Ya se inmunizarían los británicos de manera ‘natural’, como si de otra gripe estacional se tratase. Sólo había que dejar pasar el tiempo para que una sobrecargada salud pública se encargase de atender los casos graves, mientras el común de las gentes escaparía por su cuenta de la letalidad del virus. Sucede que el propio Boris, contagiado por el Covid 19, estuvo internado en terapia intensiva durante varios días y aseguró que su vida había corrido peligro. Peor suerte han corrido los 42.000 británicos fallecidos que ahora suponen casi la cuarta parte de todos los muertos a causa del virus en Europa. El Reino Unido es el país con más fallecidos en el Viejo Continente y ha superado los niveles de España e Italia introduciendo el coeficiente corrector demográfico. Sólo Bélgica con 85 fallecidos por 100.000 habitantes los supera.

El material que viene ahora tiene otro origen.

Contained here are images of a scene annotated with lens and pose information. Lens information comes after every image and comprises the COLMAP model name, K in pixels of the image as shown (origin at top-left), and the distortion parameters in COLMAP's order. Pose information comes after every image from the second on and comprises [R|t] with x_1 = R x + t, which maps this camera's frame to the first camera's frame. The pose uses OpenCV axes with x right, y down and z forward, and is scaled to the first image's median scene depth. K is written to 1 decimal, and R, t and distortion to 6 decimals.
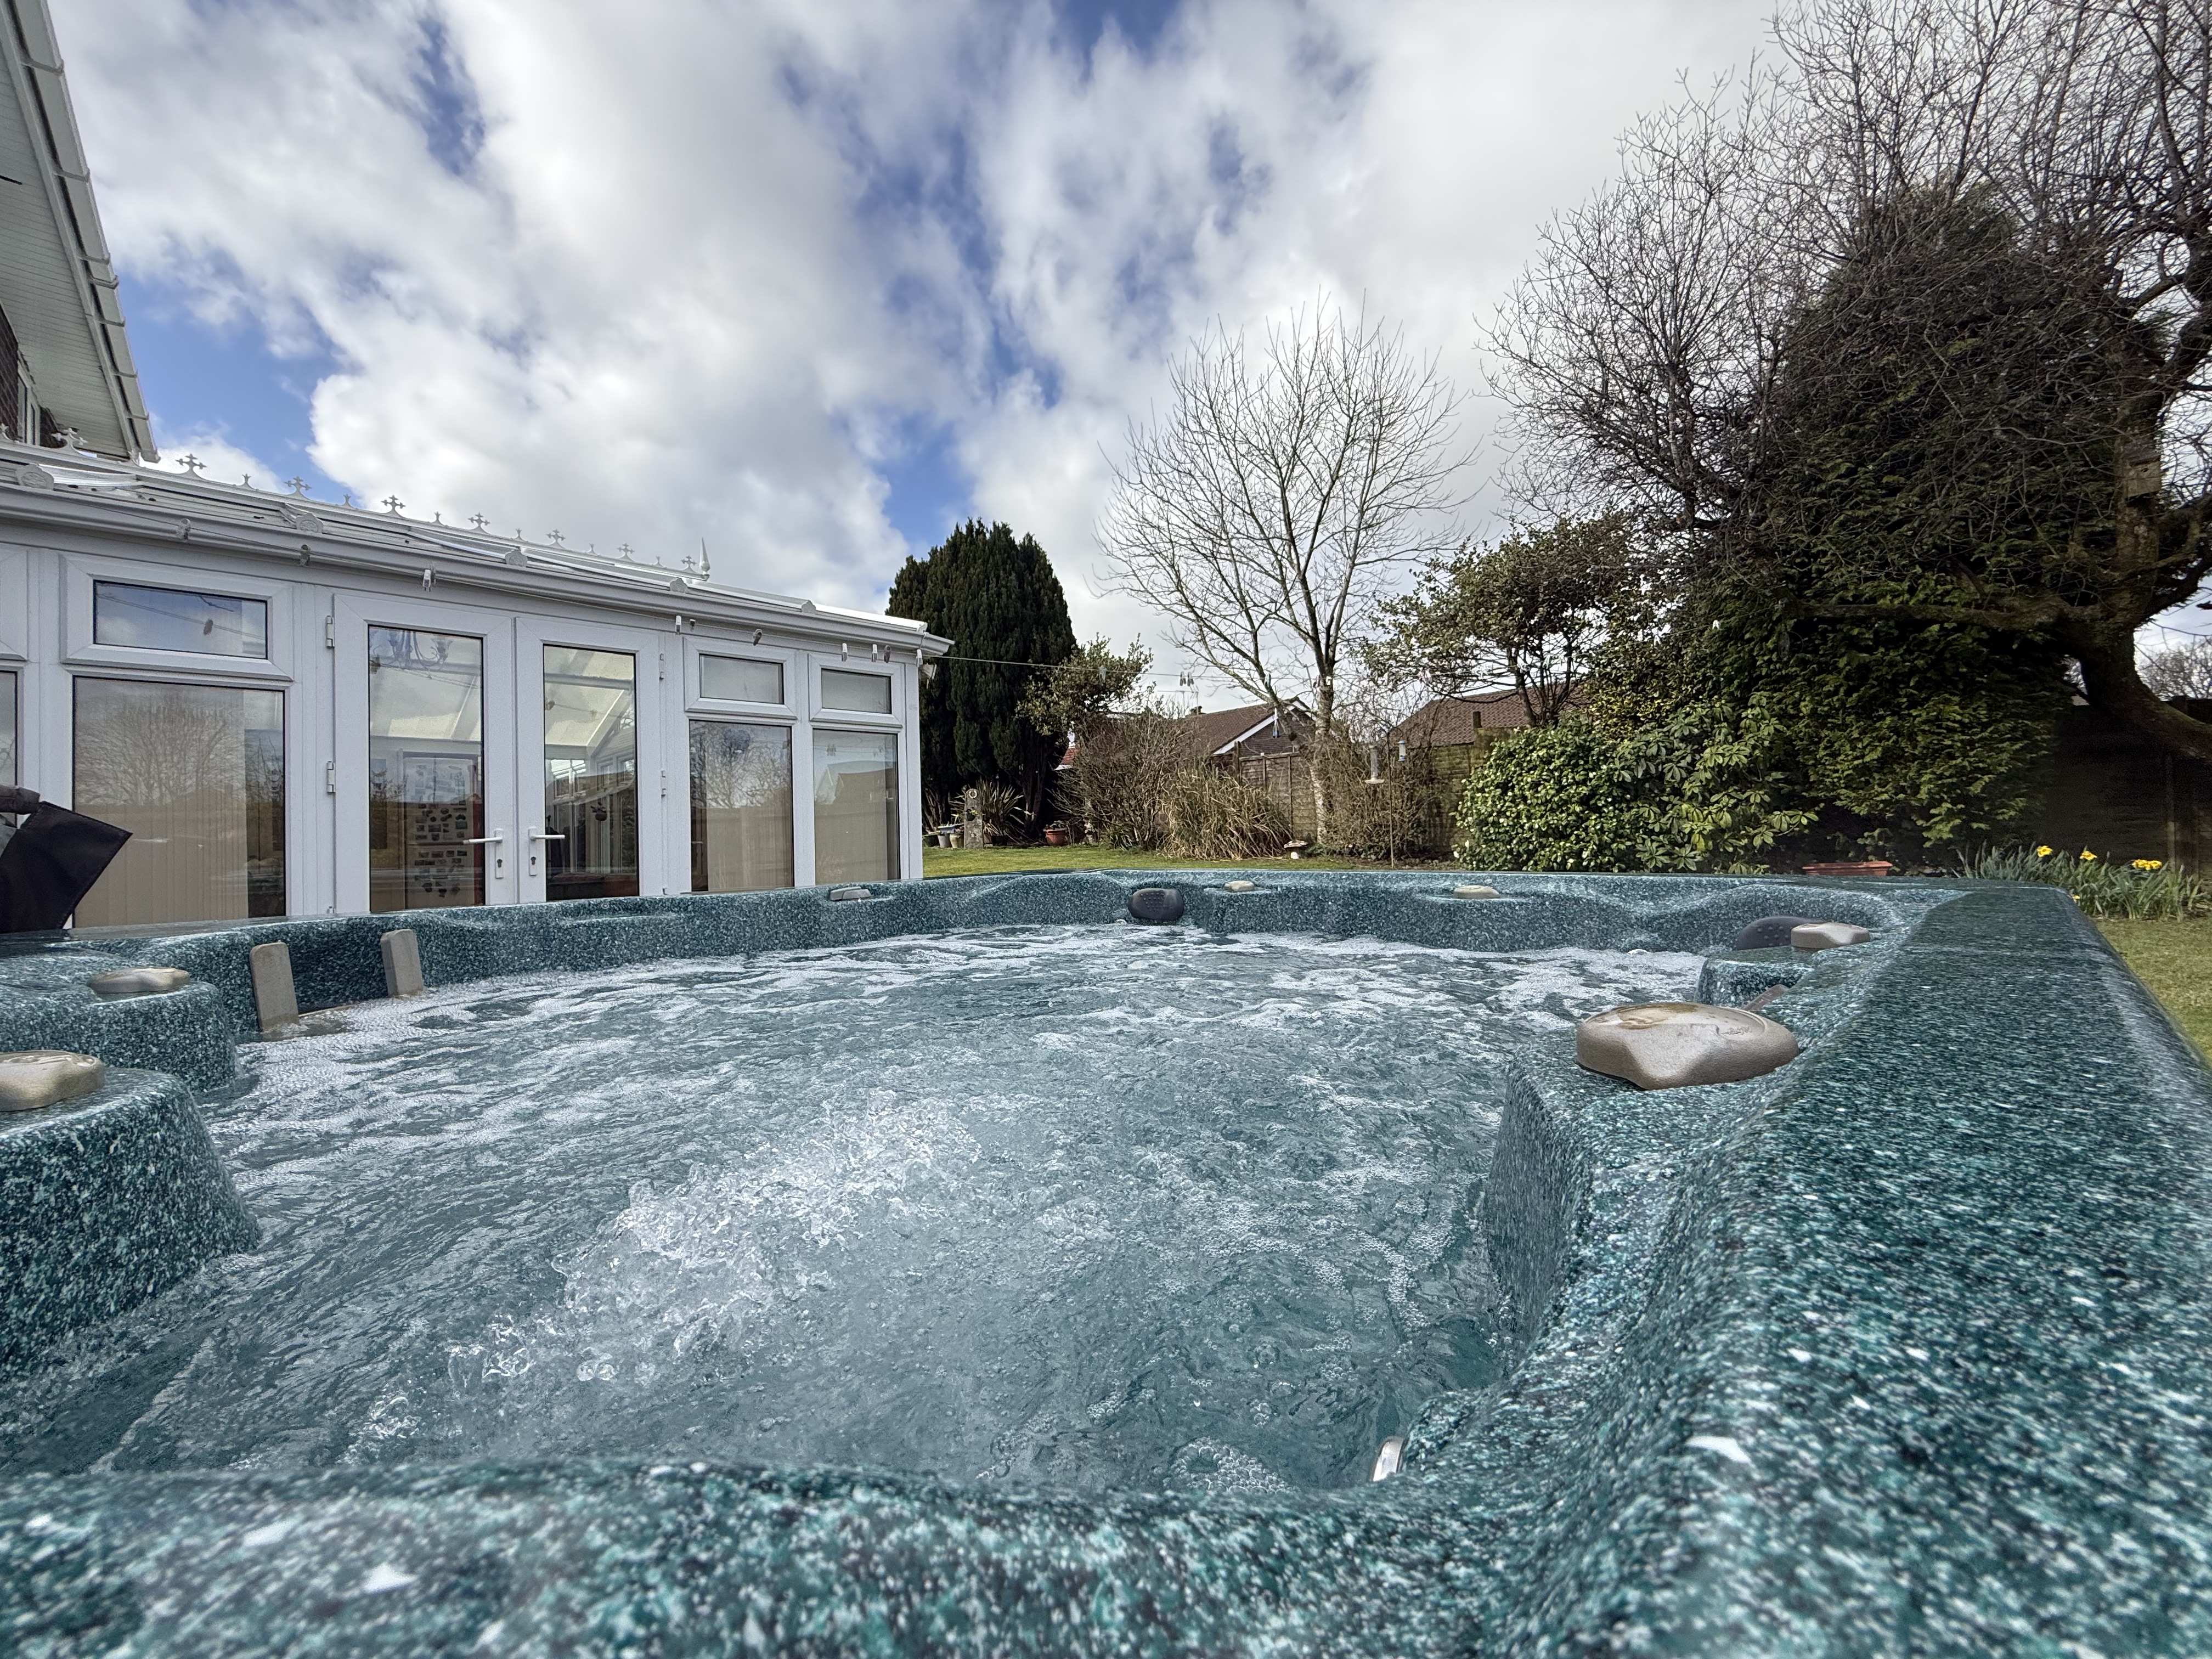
lens RADIAL K [[877.9, 0, 1102.8], [0, 877.9, 818.2], [0, 0, 1]] dist [-0.002652, -0.000155]
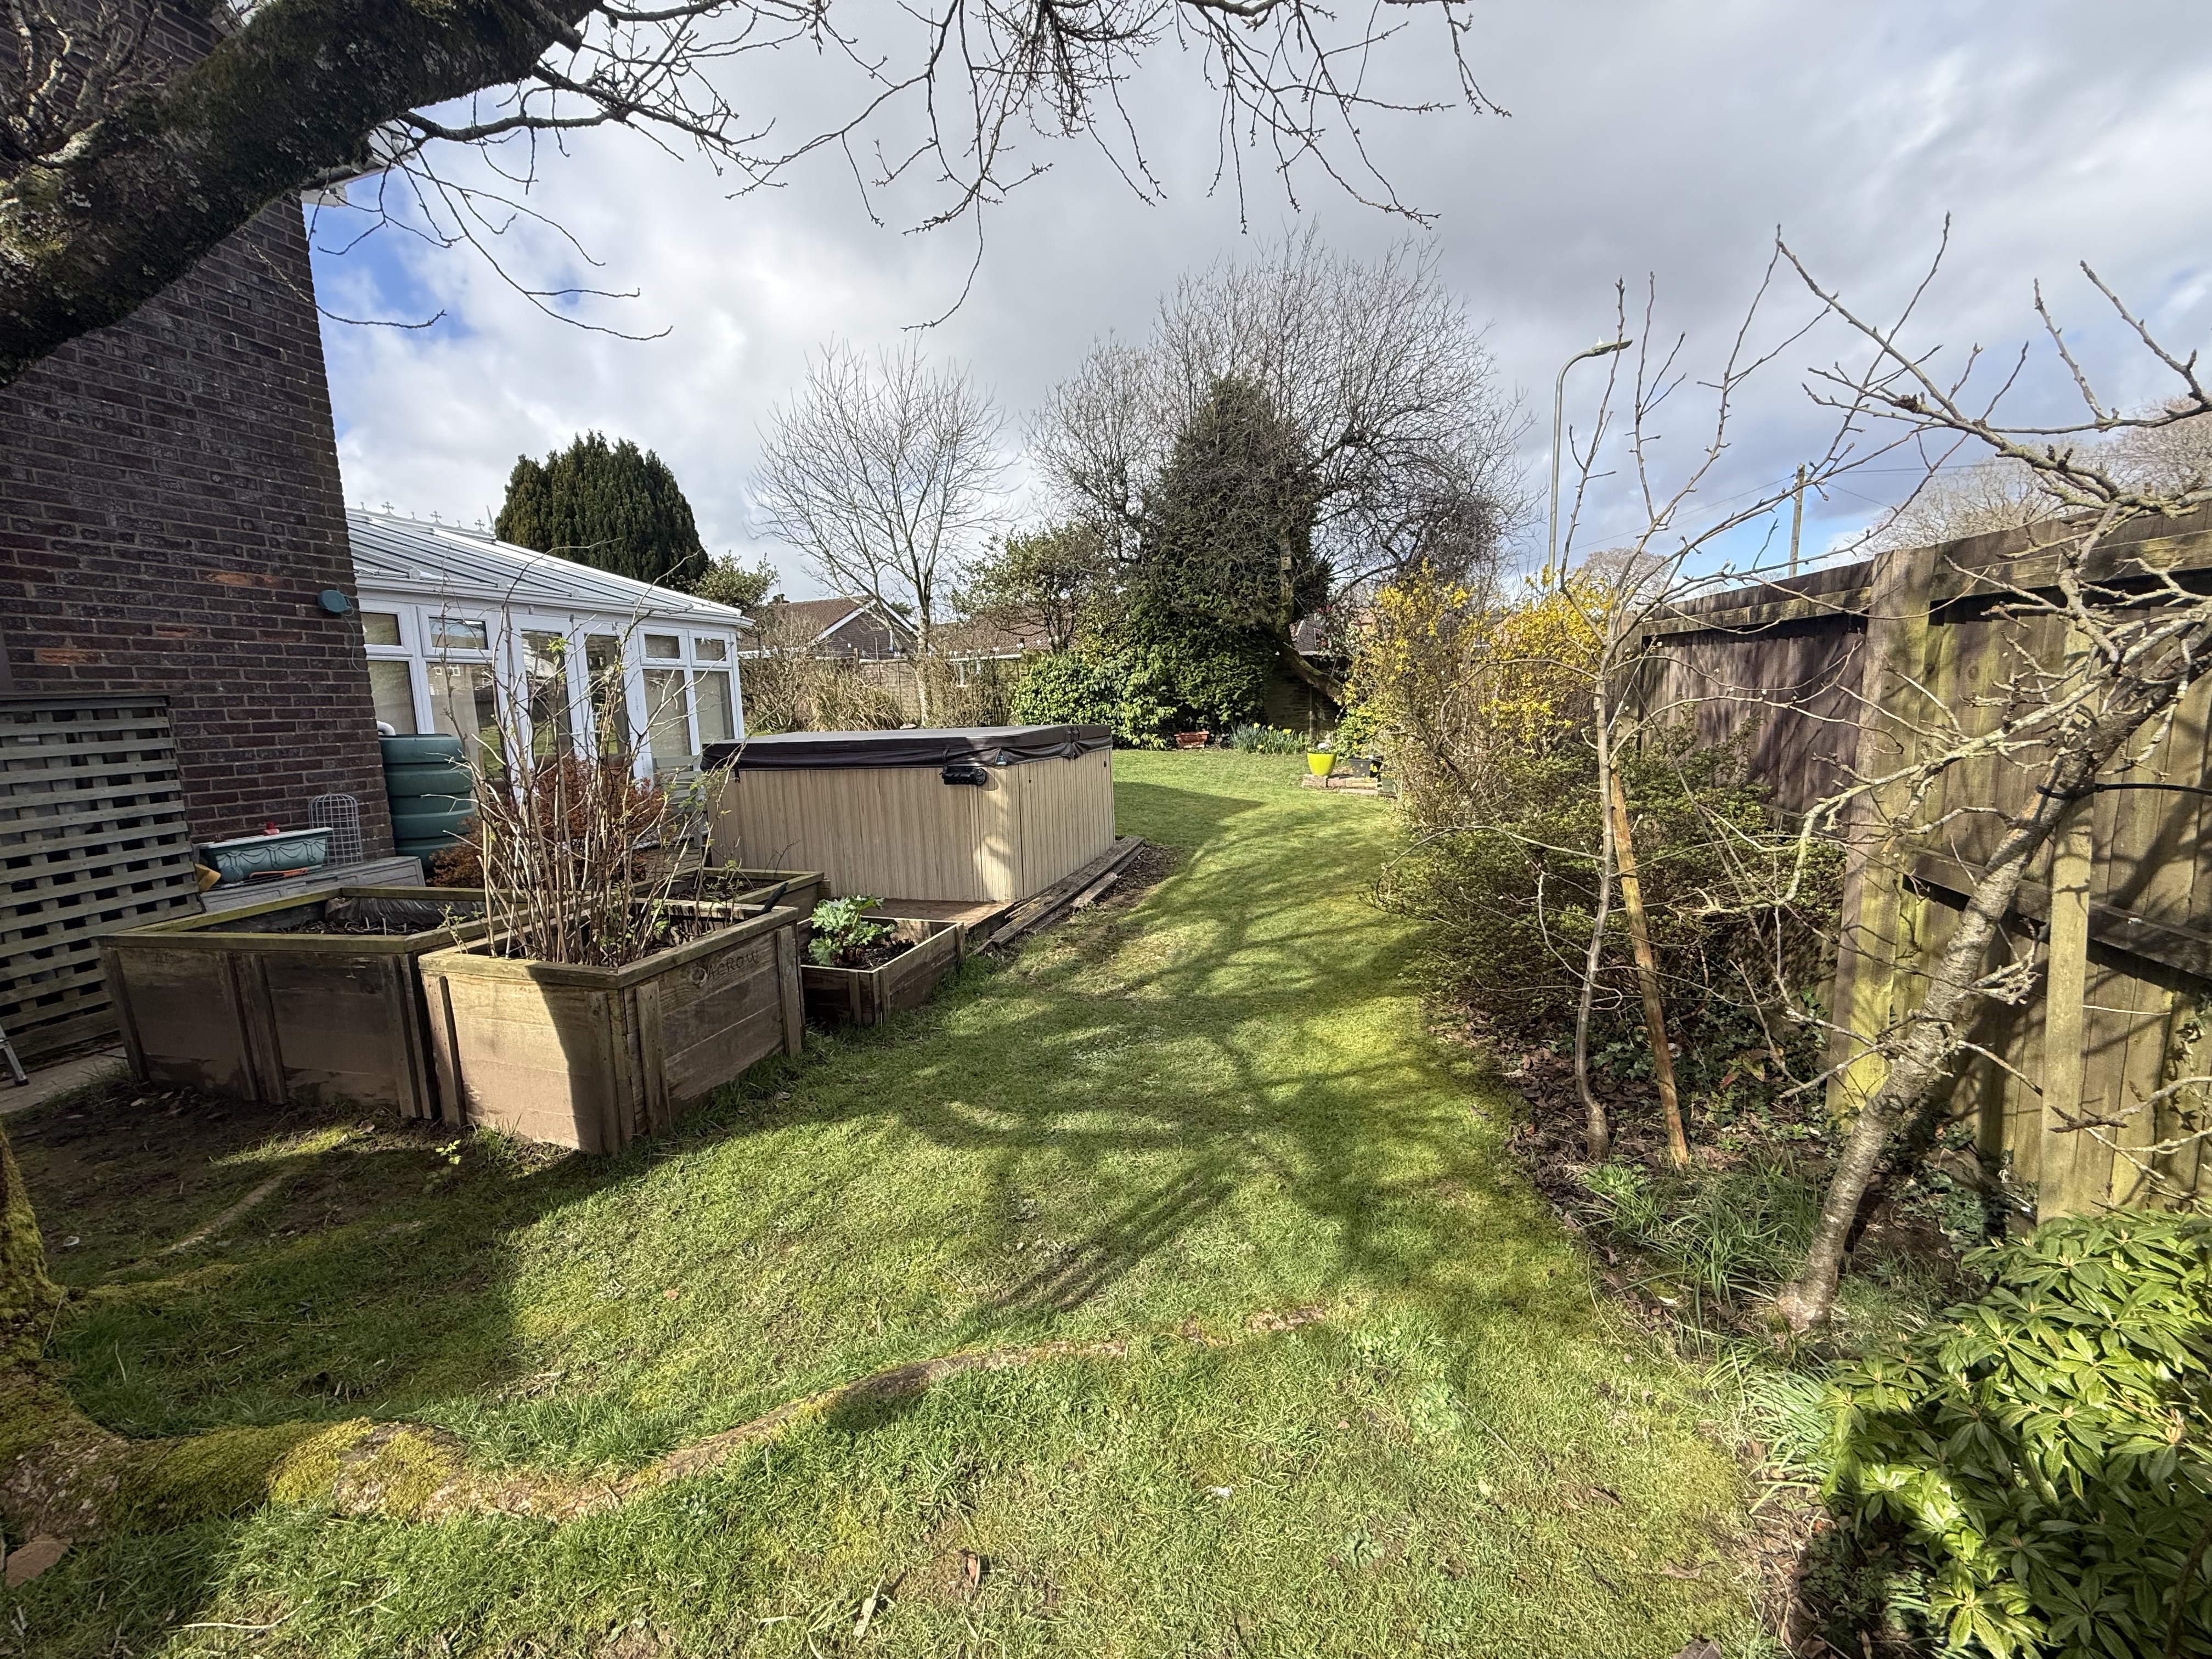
lens RADIAL K [[877.9, 0, 1106.2], [0, 877.9, 829.1], [0, 0, 1]] dist [-0.002652, -0.000155]
pose [[0.883446, -0.070007, 0.463272, -0.187229], [0.000147, 0.988815, 0.149145, -0.020201], [-0.468532, -0.131694, 0.873576, -0.472826]]
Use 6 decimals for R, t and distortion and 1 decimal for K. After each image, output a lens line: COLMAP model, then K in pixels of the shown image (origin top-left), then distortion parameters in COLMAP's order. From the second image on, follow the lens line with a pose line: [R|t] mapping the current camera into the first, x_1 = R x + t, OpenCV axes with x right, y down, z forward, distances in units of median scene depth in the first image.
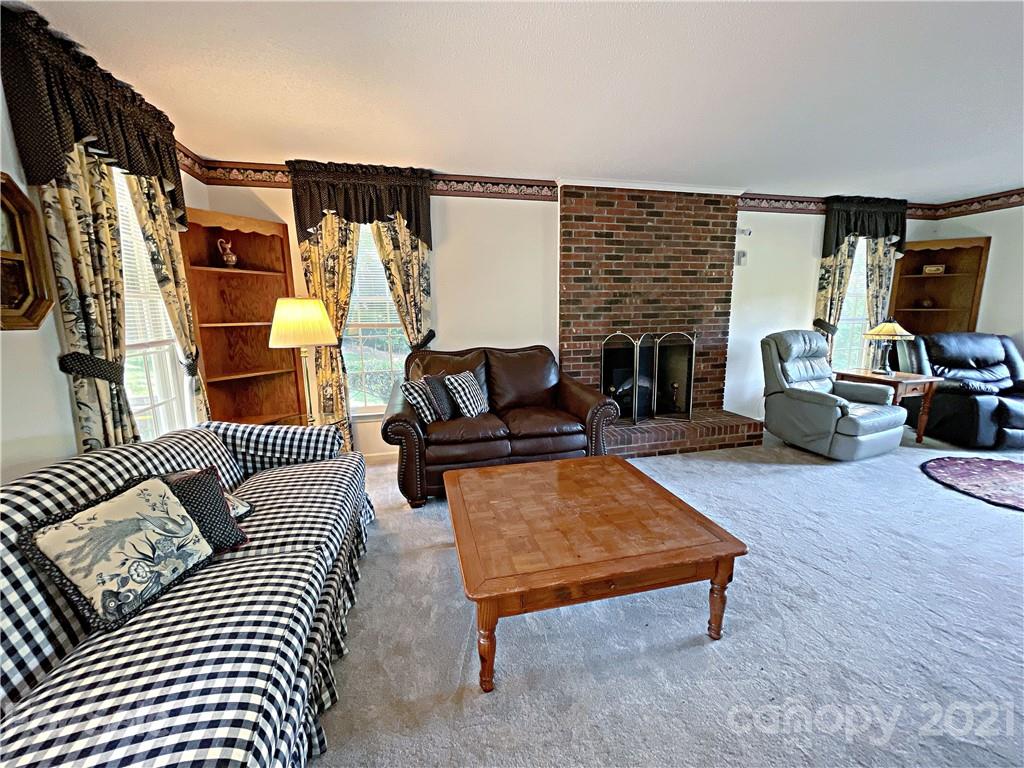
lens RADIAL K [[415.2, 0, 514.4], [0, 415.2, 382.9], [0, 0, 1]] dist [-0.001147, -0.000223]
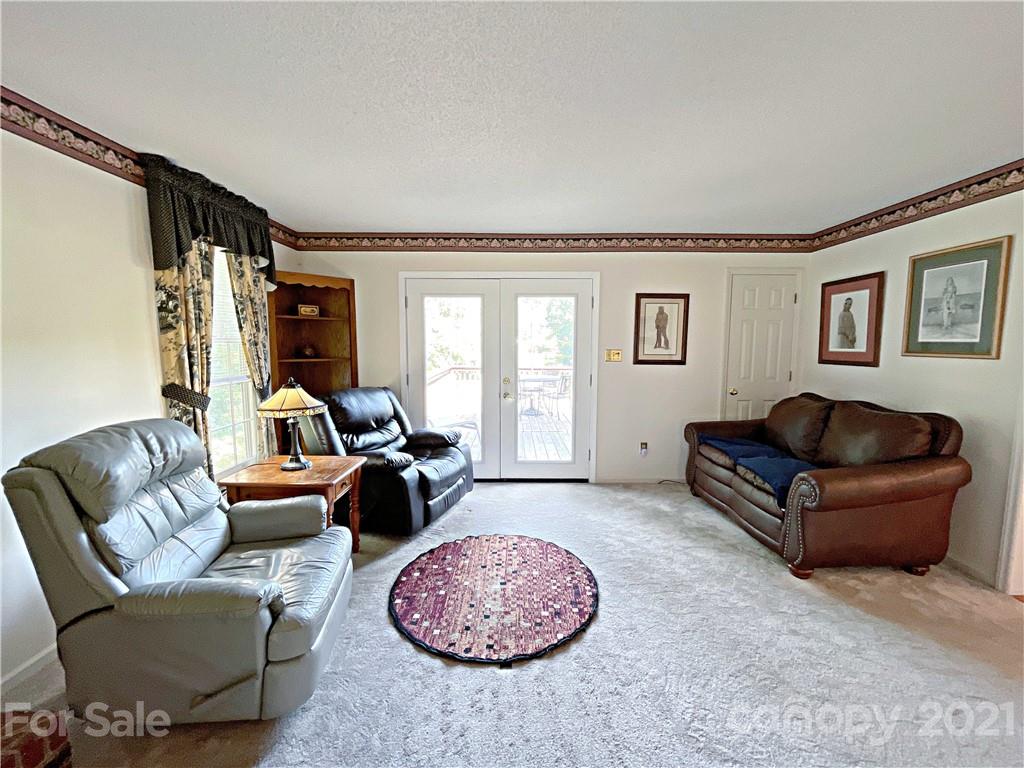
lens RADIAL K [[415.2, 0, 514.4], [0, 415.2, 382.9], [0, 0, 1]] dist [-0.001147, -0.000223]
pose [[0.248266, -0.080785, 0.965318, 0.370584], [0.165692, 0.985372, 0.039849, -0.116825], [-0.954416, 0.150052, 0.258020, 0.498421]]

Un episodio posterior que afectó, aún mas si cabe, la credibilidad política de Johnson fue escándalo protagonizado por Dominic Cummings, quien realizó con su coche un viaje desde Londres hasta el norte de Inglaterra saltándose las reglas de reclusión domiciliaria indicadas para el resto de la población británica. El primer ministro británico salió al rescate del proceder de su gran consejero áulico (spin doctor), a quien defendió en su decisión de saltarse las normas establecidas para el conjunto de la población. Cummings alegó que auxiliar a su hijo era causa de fuerza mayor, lo que para los otros ciudadanos ‘plebeyos’ del Reino Unido no hubiera sido suficiente para abandonar sin previo aviso el confinamiento impuesto a causa del Covid 19.
A la vista de las desgracias e incompetencias del premier Johnson, es fácil colegir que el Brexit es el último recurso que le resta disponible para revitalizar sus fortunas políticas. Por ello no ha dudado en acomodarse a las demandas estadounidenses para acceder a los mercados británicos. Productos de la agricultura norteamericana son recibidos con los brazos abiertos. Así, el polémico pollo clorado, la carne de vacuno genéticamente modificada, entre otros comestibles prohibidos en los supermercados continentales, no tendrán problema alguno para el consumo humano en el Reino Unido.
Para los negociadores británicos los estándares fijados por la UE para productos como los mencionados son inaceptables. Para los negociadores comunitarios, a su vez, deben mantenerse las reglas del mercado interno europeo y evitar así una competencia desleal a la baja e insalubre. Para los brexiters salvajes la idea de sujetarse a la normativa del mercado interno europeo es anatema. El desacuerdo está servido y Johnson enarbolará el derecho de la libre competencia en comandita con su socio-patrón norteamericano.
Johnson y sus secuaces persiguen un escenario futuro en el que haya una menor interferencia gubernamental, ninguna regulación y más mercados irrestrictos para las ganancias de unos pocos (el mantra neoliberal), y que favorezcan los designios de Wall St y la City en el concierto mundial de los capitales peregrinos. Mucho nos tememos que las negociaciones entre Bruselas y Londres acaben, pues, como el ‘rosario de la aurora’. Es decir, encaminándose a un final en el que los cofrades acaben a tortas (no de comer) entre ellos.